Here are 5 things to consider when your planning to invest in a rental property:

  1. Rental Income:  Does the property have a good rental yield?  Is it enough to cover the on-going expenses and out-of-pocket costs for the property, including mortgage payments, taxes, insurance, maintenance, repairs and a vacancy rate of around 5%.
  2. Capital Growth:  Even if you just break even, you can still profit from the capital growth or appreciation in value of the property.  Check out the property appreciation growth trend in the area.  Are there any new infrastructure developments, population growth or increase in job availability that could influence the potential appreciation of your property? You can read more about these factors in my previous article "Securing a good deal during a real estate bubble".

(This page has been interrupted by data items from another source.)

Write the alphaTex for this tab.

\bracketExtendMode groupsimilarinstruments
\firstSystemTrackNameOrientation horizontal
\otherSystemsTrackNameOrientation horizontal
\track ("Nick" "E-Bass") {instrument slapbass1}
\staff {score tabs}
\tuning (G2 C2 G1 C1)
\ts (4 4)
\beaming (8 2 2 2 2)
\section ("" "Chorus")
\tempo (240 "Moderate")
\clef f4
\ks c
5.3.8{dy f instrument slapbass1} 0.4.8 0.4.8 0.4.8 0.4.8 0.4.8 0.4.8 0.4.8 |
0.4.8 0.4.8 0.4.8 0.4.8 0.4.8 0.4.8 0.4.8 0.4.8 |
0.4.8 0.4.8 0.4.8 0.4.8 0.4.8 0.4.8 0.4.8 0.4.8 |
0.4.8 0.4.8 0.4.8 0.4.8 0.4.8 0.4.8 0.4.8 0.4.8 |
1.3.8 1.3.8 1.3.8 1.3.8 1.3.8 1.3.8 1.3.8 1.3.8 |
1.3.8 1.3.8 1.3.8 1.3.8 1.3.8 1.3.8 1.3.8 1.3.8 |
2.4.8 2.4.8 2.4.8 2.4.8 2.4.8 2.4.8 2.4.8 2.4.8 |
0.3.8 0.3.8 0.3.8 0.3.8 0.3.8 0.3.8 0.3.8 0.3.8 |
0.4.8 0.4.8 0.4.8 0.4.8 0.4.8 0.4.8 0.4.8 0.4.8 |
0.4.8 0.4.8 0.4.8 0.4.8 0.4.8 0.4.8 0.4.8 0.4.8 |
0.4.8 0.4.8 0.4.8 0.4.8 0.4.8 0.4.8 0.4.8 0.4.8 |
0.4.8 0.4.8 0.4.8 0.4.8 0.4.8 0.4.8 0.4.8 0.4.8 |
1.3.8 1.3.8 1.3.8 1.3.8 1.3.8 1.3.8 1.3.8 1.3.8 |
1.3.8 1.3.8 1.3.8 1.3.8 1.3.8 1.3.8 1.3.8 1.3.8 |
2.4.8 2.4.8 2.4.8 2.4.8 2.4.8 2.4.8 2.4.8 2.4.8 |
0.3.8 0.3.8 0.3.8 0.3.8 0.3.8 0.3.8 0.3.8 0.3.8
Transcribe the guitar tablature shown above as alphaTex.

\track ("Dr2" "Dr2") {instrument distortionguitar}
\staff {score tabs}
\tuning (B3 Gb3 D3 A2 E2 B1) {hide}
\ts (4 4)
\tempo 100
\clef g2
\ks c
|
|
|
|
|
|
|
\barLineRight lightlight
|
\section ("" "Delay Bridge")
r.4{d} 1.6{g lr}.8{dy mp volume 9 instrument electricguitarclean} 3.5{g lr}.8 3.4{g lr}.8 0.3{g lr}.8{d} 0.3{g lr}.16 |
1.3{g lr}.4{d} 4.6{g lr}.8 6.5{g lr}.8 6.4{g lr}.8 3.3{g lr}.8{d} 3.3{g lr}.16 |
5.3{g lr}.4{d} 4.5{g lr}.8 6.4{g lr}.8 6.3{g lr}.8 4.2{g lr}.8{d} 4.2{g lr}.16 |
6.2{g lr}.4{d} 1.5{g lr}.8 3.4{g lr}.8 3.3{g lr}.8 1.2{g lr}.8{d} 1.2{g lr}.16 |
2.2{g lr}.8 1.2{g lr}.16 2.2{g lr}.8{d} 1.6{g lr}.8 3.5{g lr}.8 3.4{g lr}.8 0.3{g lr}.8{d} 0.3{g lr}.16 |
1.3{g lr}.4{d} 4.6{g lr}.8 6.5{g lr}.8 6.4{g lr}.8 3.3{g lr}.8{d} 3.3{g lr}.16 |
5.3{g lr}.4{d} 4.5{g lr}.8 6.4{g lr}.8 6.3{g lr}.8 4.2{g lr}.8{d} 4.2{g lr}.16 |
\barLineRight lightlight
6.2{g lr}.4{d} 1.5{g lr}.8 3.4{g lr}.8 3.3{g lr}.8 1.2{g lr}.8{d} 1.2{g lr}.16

  3. Tax Breaks:  There are also several tax breaks available to rental property. For instance, the cost of maintaining and marketing a rental property can be deducted from the income the property generates.  These expenses include mortgage interest payments, insurance, utilities, maintenance, repairs, advertising costs, management fees and the cost of depreciation. You can read more about these rental property tax breaks here.
  4. Professional Inspection:  Have your property professionally inspected, so you can have a good estimate of any repairs that would add to the cost of the property.  Minor repairs should be ok.  To add, you can usually claim its cost on your tax return.   However, if it is a major repair or you need to make any improvements to the place, then better check if it is worth your time, money and effort.  You cannot claim the cost of the improvement in your tax return.  It is usually added to the cost of the property.  You usually get the tax break from the cost of the improvement when you sell the property.  As a guide, it is best to avoid properties with major repairs not unless it is heavily discounted. 
  5. Price:  Make sure you’re buying it at a good price.  Compare it with the sold prices of similar properties in the area.  Don’t be tempted with guaranteed rental returns offered by some developers.  Check the validity of their offers.  The rent guarantee might only inflate the price.  Besides, if it is a really a good property then you don’t have to worry about getting tenants. Your purchase price will determine your initial profit or loss.  If you bought it at a bargain, then you have a profit already  However, if you overpaid then you have to recoup your loss over the life of your investment.